By Karen Benardello

Two Hearts

Cast: Joshua Jackson, Rachael Taylor, Megumi Okina, John Hensley, Maya Hazen and David Denman.

Original Release Date: In Theaters March 21, 2008

Scores: Technical: 70, Story: 75, Acting: 80, Overall Score: 75

Directed by: Masayuki Ochiai

The past always finds a way to reveal itself in new pictures. This fact not only describes the plotline in the new mystery/thriller movie Shutter, the remake of the 2004 Thai film of the same name, it also describes director Masayuki Ochiai’s attempt to bring interest back to the Asian horror remake genre in America.

With the help of well-known and -liked actor Joshua Jackson in the lead role and the executive producers of the critically and financially successful movies The Ring (the remake of the 1998 Japanese film Ringu) and The Grudge (the remake of another Japanese film, 2004’s Ju-on: The Grudge), it seemed likely before Shutter was released that it would be a hit. Unlike the plots of this year’s earlier remakes that focus on murders, including One Missed Call and The Eye, it looked as though Shutter had the advantage of instead focusing on questioning whether or not spirits exist. Its television advertisements and trailers promise potential audiences a similar plot to The Ring and The Grudge, both of which are about a deceased woman whose spirit comes back to seek revenge on those who hurt her.

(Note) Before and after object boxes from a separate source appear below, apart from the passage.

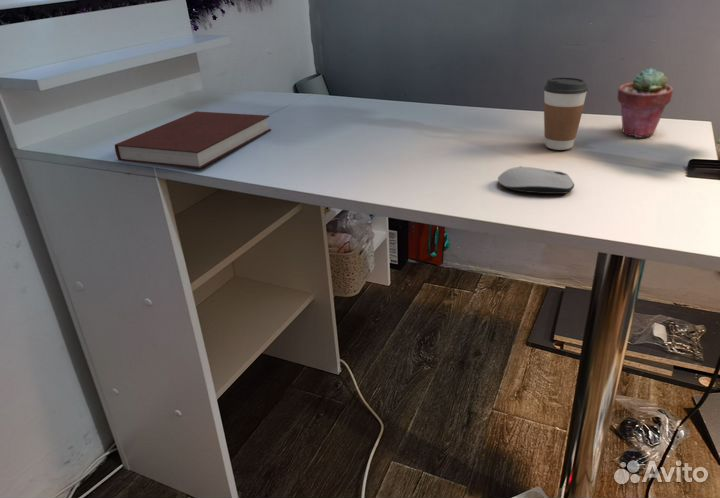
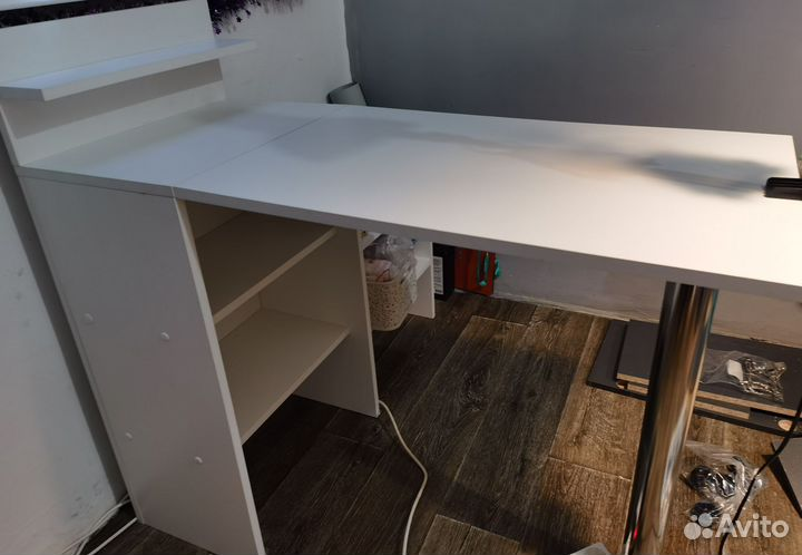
- coffee cup [543,76,589,151]
- potted succulent [616,67,674,138]
- computer mouse [497,166,575,195]
- notebook [114,110,272,170]
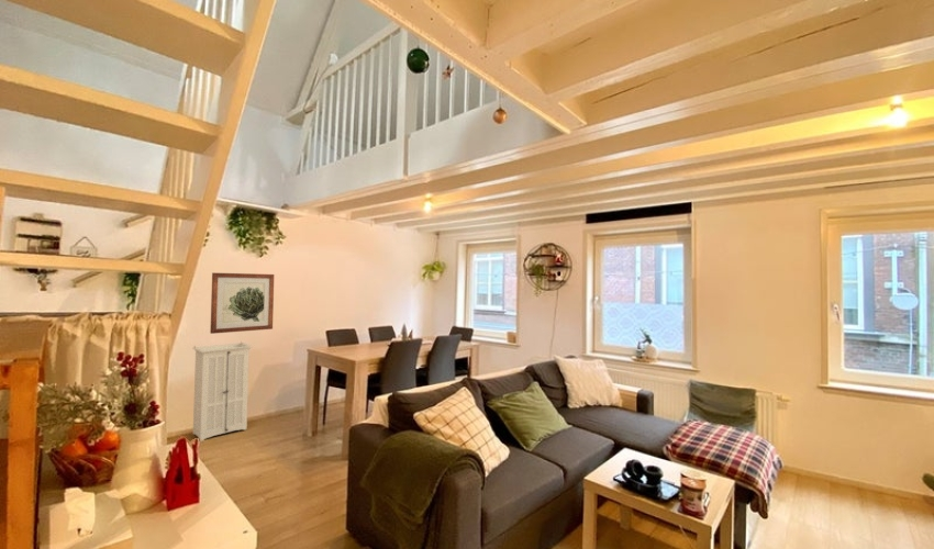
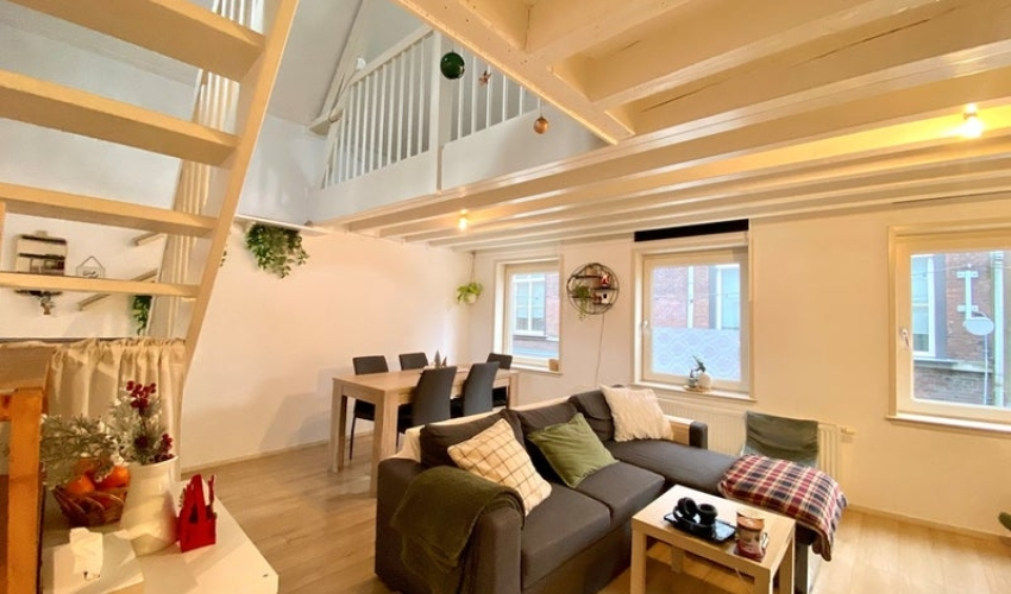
- wall art [209,271,275,335]
- storage cabinet [192,340,254,442]
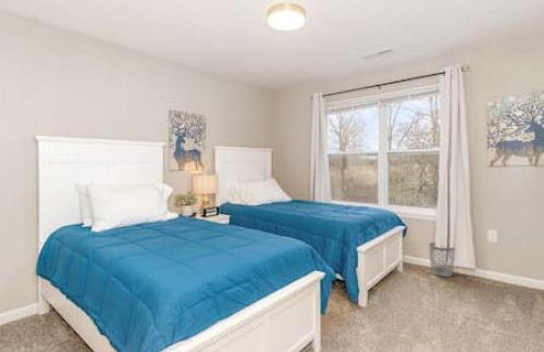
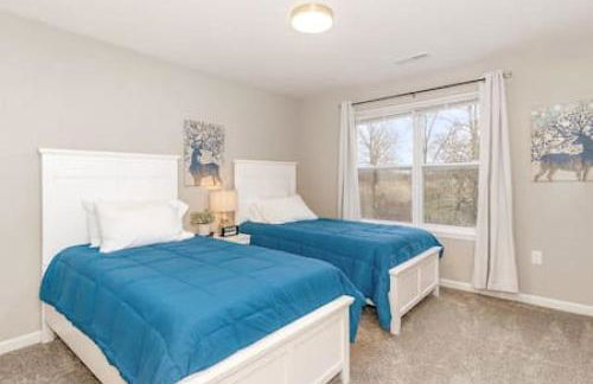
- wastebasket [428,241,457,278]
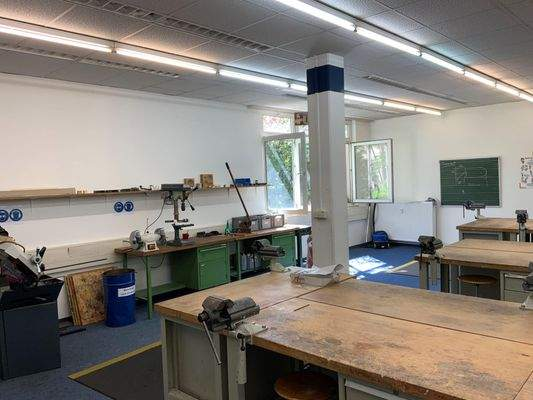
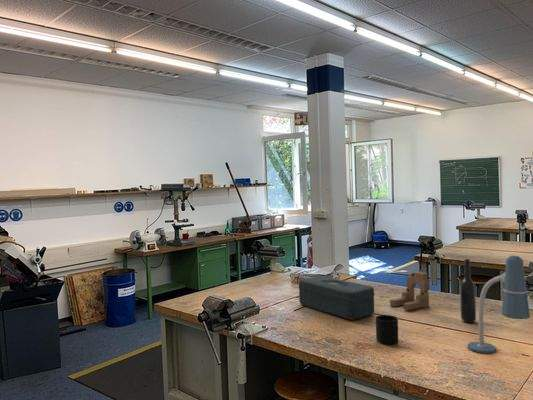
+ desk lamp [467,255,531,354]
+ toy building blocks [389,271,430,311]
+ toolbox [298,275,375,320]
+ bottle [459,258,477,324]
+ mug [375,314,399,345]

Shutter tells the story of the beginning of photographer Benjamin Shaw’s (played by Jackson) marriage to Jane (played by Rachael Taylor in her first leading role). The two must cut their honeymoon short and leave their Brooklyn apartment to travel to Tokyo, where Ben has a shoot with his friends and co-workers Bruno (played by David Denman) and Adam (played by John Hensley). Before the couple leaves New York, however, they get into a car accident, during which Jane hits a girl and swerves off the road, crashing into a tree.

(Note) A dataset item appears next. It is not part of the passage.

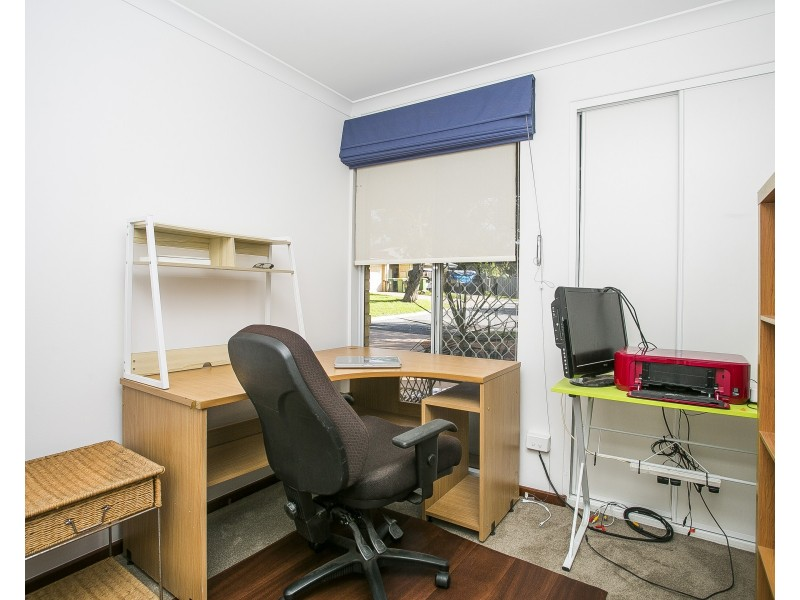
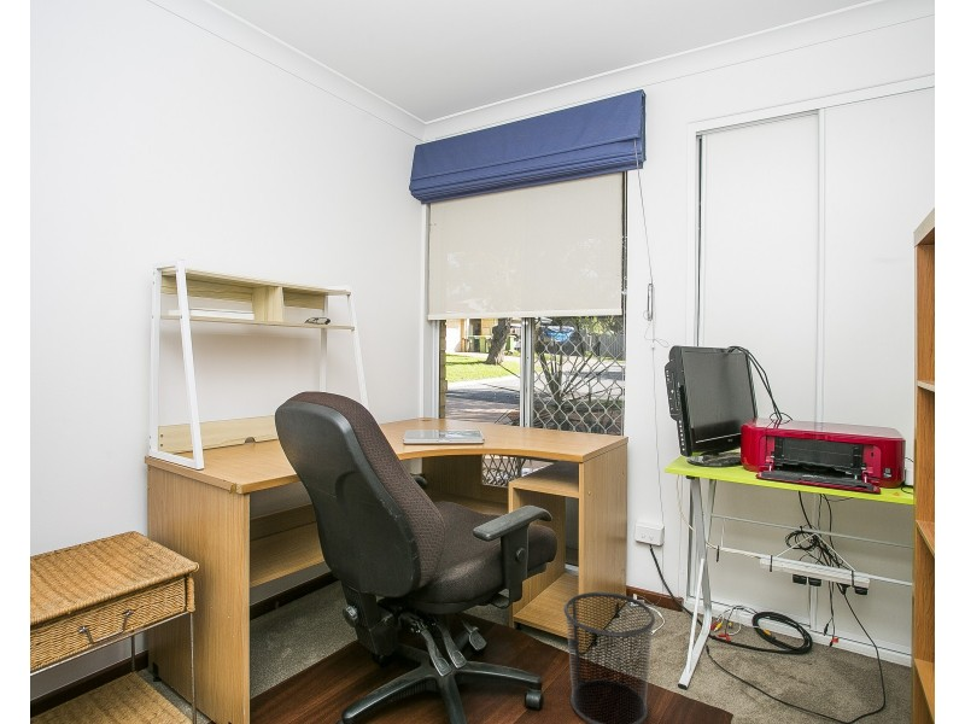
+ waste bin [563,591,656,724]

They leave for Japan soon after, where Jane must find ways to entertain herself while Ben works. So she has their honeymoon photos sent to Japan, which all are full of a mysterious light and translucent figures. Jane shows the pictures to Ben, who just assures her there is a problem with the camera, because it was wrecked in the crash. But she thinks the figures are of the spirit of the girl she hit in New York.

After fighting about it, Ben soon believes Jane after some of the pictures he took for his job come back with the same light and figures. She decides to go to the building that’s in the background of these pictures to see if the spirit’s presence is there. After taking her pictures there, Jane discovers the figures are of the spirit of Megumi Tanaka. Not only is Megumi the girl Jane hit in New York, but is also the girl Ben had a relationship with, and who became obsessed with him, when he first worked in Tokyo a few years earlier.

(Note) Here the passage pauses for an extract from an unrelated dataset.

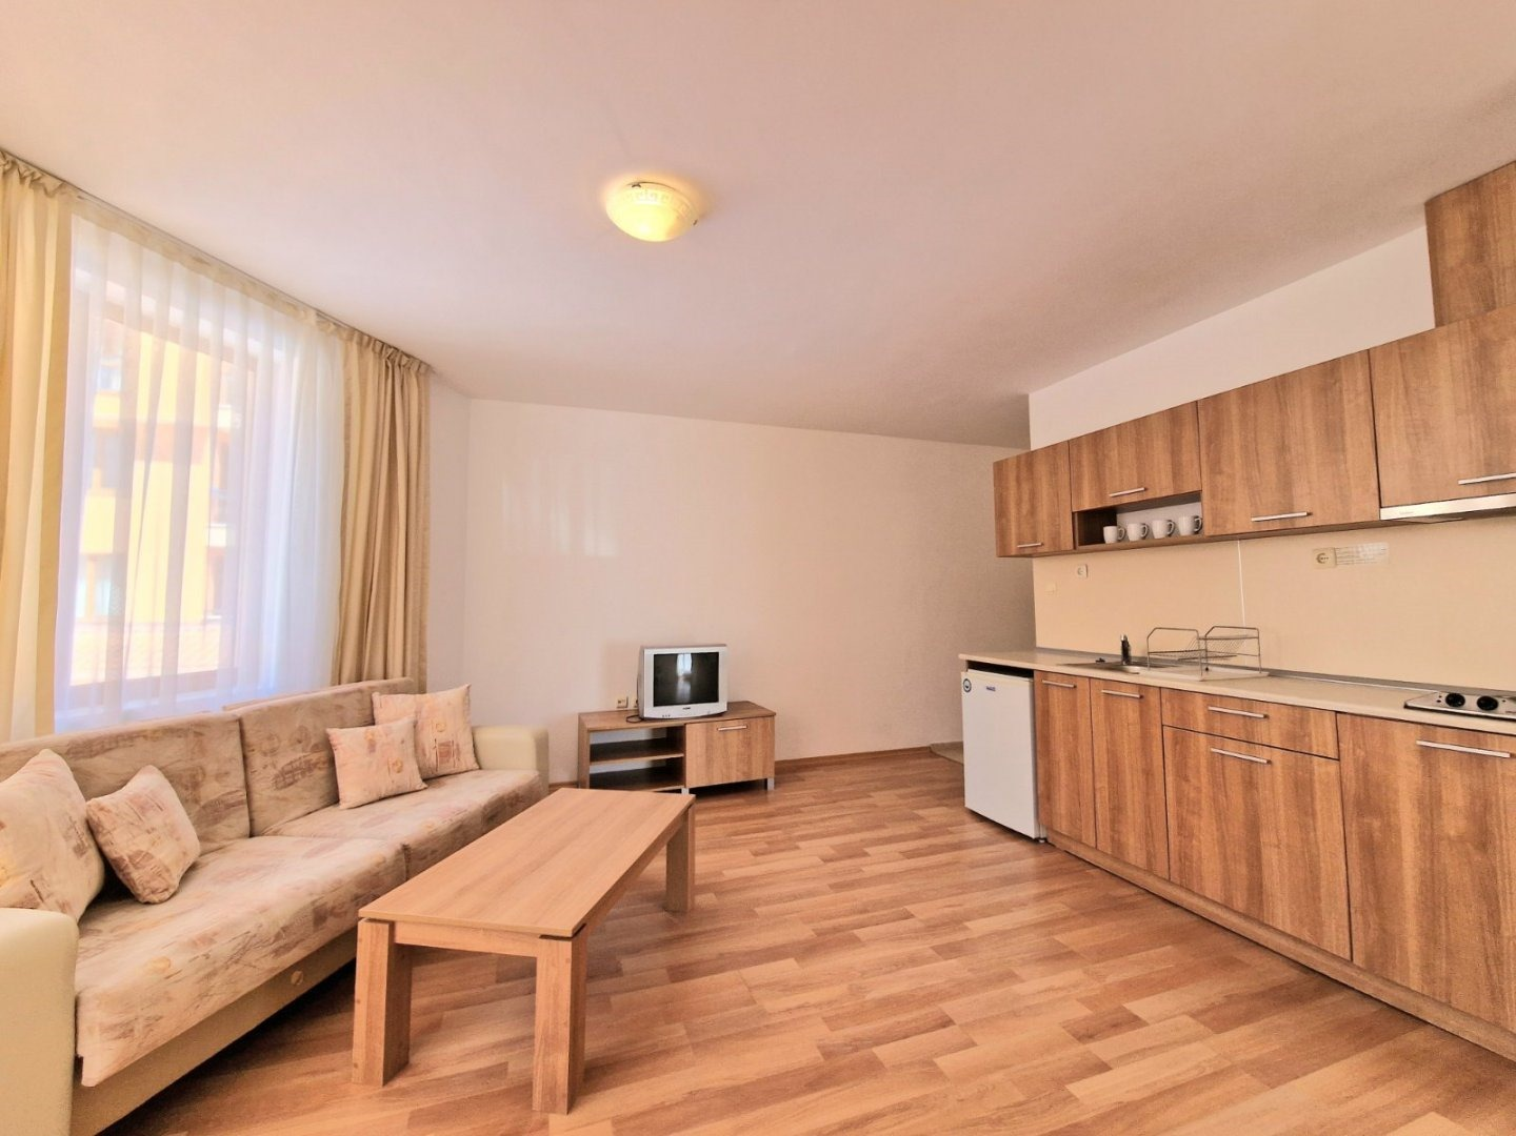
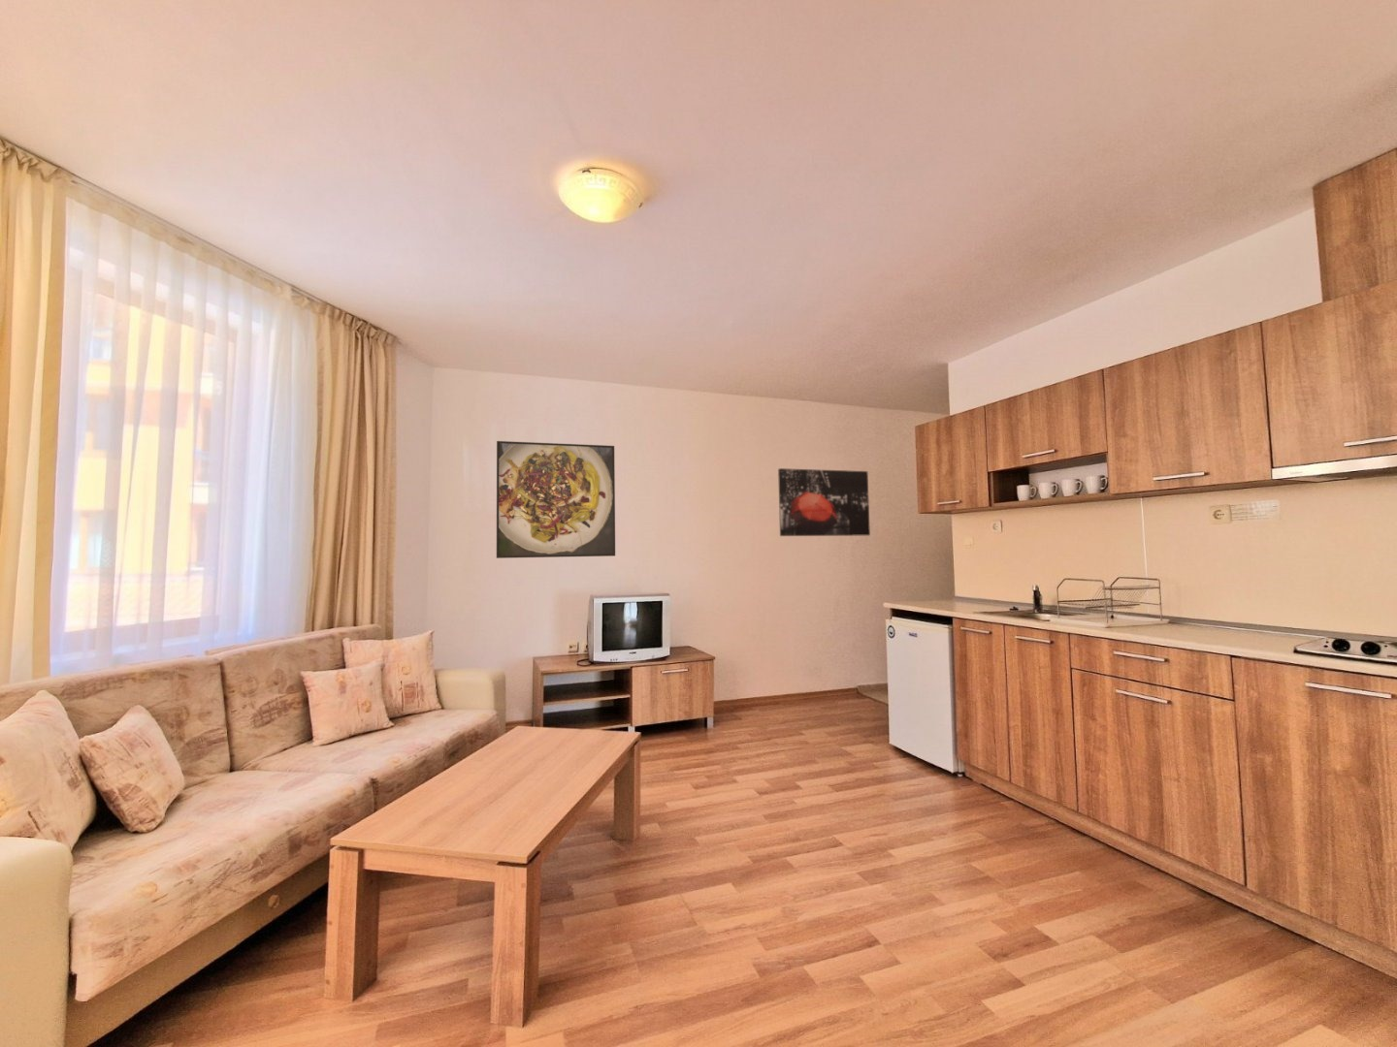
+ wall art [777,467,871,537]
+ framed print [496,440,616,560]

The main driving force that will help Shutter become successful is the casting of Jackson, who still appeals to the younger generation, to whom it is targeted to. But the movie does contain flaws, including the lack of character development for his, and almost all of the other characters, except for Jane. It’s difficult for viewers to connect to the characters when many of their characteristics, as well most of the plotline, are revealed in the movie’s trailers. As Shutter progresses, it also becomes increasingly difficult for the audience to fell sympathetic towards Ben, Adam and Bruno when it is revealed why Megumi is stalking them.

Screenwriter Luke Dawson, however, did make the right decision to develop Jane’s character the most, and Ochiai made a good choice in hiring Taylor, a relatively unknown actress, to portray her. While Jane tries to figure out why a spirit is stalking her in a strange and foreign city, the audience can relate to her; since many viewers may not be familiar with Taylor, it will be easier for them to imagine her as their neighbor, co-worker, friend, or anyone they know, and feel sorry for her, rather than a pampered and spoiled actress.

Shutter does have better attributes than this year’s earlier remakes of One Missed Call and The Eye, including a plotline that will make you question your psychological state of mind. However, it still doesn’t compare to the emotional scares that The Ring and The Grudge give their audiences. But with the help of Jackson and its PG-13 rating for brief sex, nudity, violence and gore, Shutter will likely become a modest hit.